Сейчас, по прошествии почти тридцати лет, я с душевным трепетом думаю, что дом Блещунова — это было особое святое место для многих людей города Одессы, да и не только Одессы, всего Союза того времени. Почти все "выходцы", я бы сказала, "чада" этого дома были уверены, что в какой бы момент дня и ночи они ни появились на пороге этого дома, всегда будут радушно приняты.
Когда я впервые увидела Александра Владимировича, я почувствовала всем своим существом, что передо мной нечто особенное, нечто такое, с чем мне никогда не приходилось сталкиваться в жизни — это был феномен Блещунова А.В., имя этому феномену — Человеколюбие. Это особый рассказ — о том, скольким мальчишкам он помог найти свой путь в жизни.
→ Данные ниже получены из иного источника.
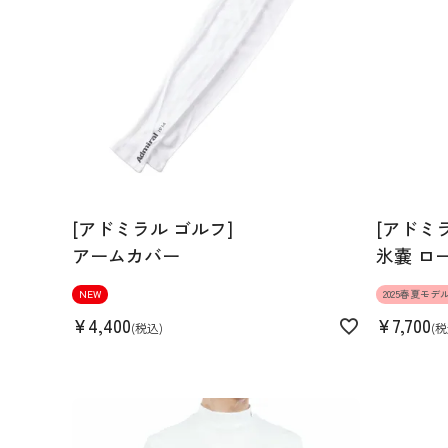
160cm 57kgRecommended
L
Find out more on your body type
スペック
[アドミラル ゴルフ]
[アドミ
アームカバー
氷嚢 ロ
素材
ポリエステル96% ポリウレタン
NEW
2025春夏モデ
生産国
日本
¥
4,400
¥
7,700
税込
税
機能
吸水速乾 ストレッチ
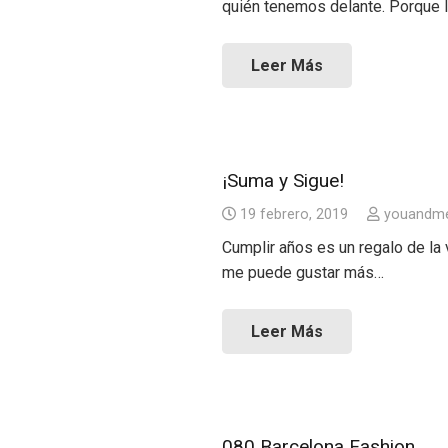
quién tenemos delante. Porque 
Leer Más
¡Suma y Sigue!
19 febrero, 2019
youandm
Cumplir años es un regalo de la 
me puede gustar más…
Leer Más
080 Barcelona Fashion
Очень часто многие люди приходили в этот дом с грузом своих проблем и печали, в отчаянии и безысходности, уходили из него если не с легким сердцем, то, во всяком случае, с надеждой и некоторым преобразованием своих проблем. Я была невольным свидетелем многих "преобразований", прожив волею судьбы много лет в этом благословенном Доме.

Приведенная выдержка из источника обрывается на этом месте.